3. Sebi discovered the aforesaid two violations only in the year 2010 when an open offer had been made by one Rahul Timbadia to the shareholders of the company. It was then that it decided to initiate adjudication proceedings against the appellants. The adjudicating officer after holding an enquiry found the appellants guilty of the aforesaid two non disclosures and by his order dated August 26, 2011 imposed a monetary penalty of Rs.5 lacs on all of them collectively making them liable jointly and severally. It is against this order that the present appeal has been filed.
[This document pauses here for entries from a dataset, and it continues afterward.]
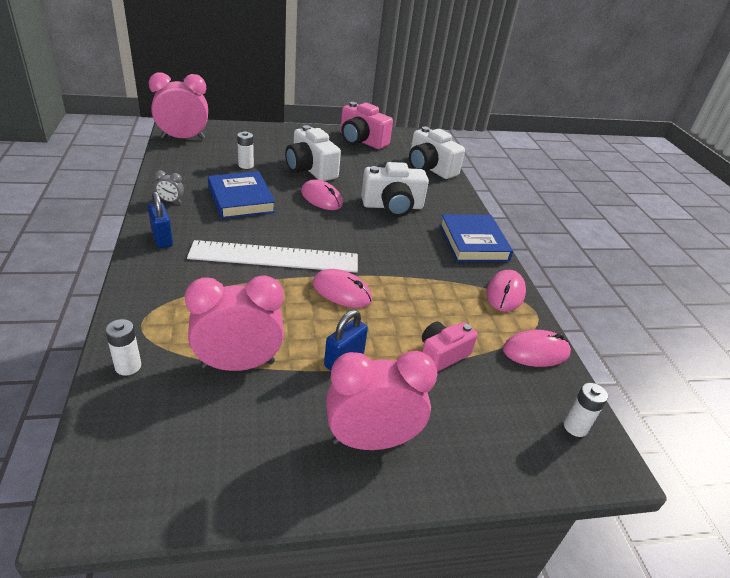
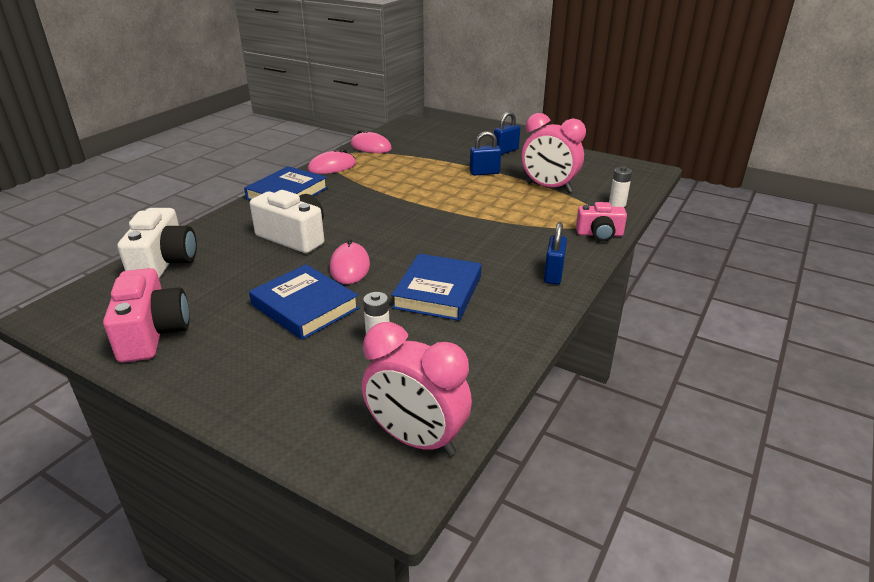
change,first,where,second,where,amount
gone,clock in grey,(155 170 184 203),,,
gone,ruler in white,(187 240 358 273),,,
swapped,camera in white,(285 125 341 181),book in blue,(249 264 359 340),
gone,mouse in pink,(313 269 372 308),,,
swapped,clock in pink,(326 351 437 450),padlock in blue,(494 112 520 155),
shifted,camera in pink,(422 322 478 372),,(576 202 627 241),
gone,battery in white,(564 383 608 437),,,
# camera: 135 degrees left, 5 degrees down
4. We have heard the learned counsel for the parties and they have taken us through the impugned order and the record. The fact that the appellant did not submit a report to Sebi within 21 days of acquiring the shares of the company on preferential basis is not in dispute. The appellants also admit that they failed to disclose their acquisitions to the company in terms of Regulation 7(1) of the takeover code as it then stood. It is also the admitted position of the parties that the shares that were allotted to the appellants had never been listed on any stock exchange and that the trading in the scrip of the company had been suspended since January 7, 2002 which suspension is still continuing. The company is a sick company. This apart, we are of the view that the default committed by the appellants did not, in the circumstances of this case, have any adverse effect on the market and that the imposition of the penalty of ` 5 lacs is highly excessive. The maximum penalty that could be levied as per the provisions of Section 15A(a) of the Securities and Exchange Board of India Act, 1992 as they then stood was Rs.1.5 lacs for each default and this is not a case in which the maximum penalty was called for. Even a token penalty could have served the purpose. In this view of the matter, we reduce the penalty to Rs.50,000/- in regard to both the defaults. The impugned order stands modified accordingly.

The appeal is disposed of as above. The appellants will now deposit the penalty amount within 60 days from today. No costs.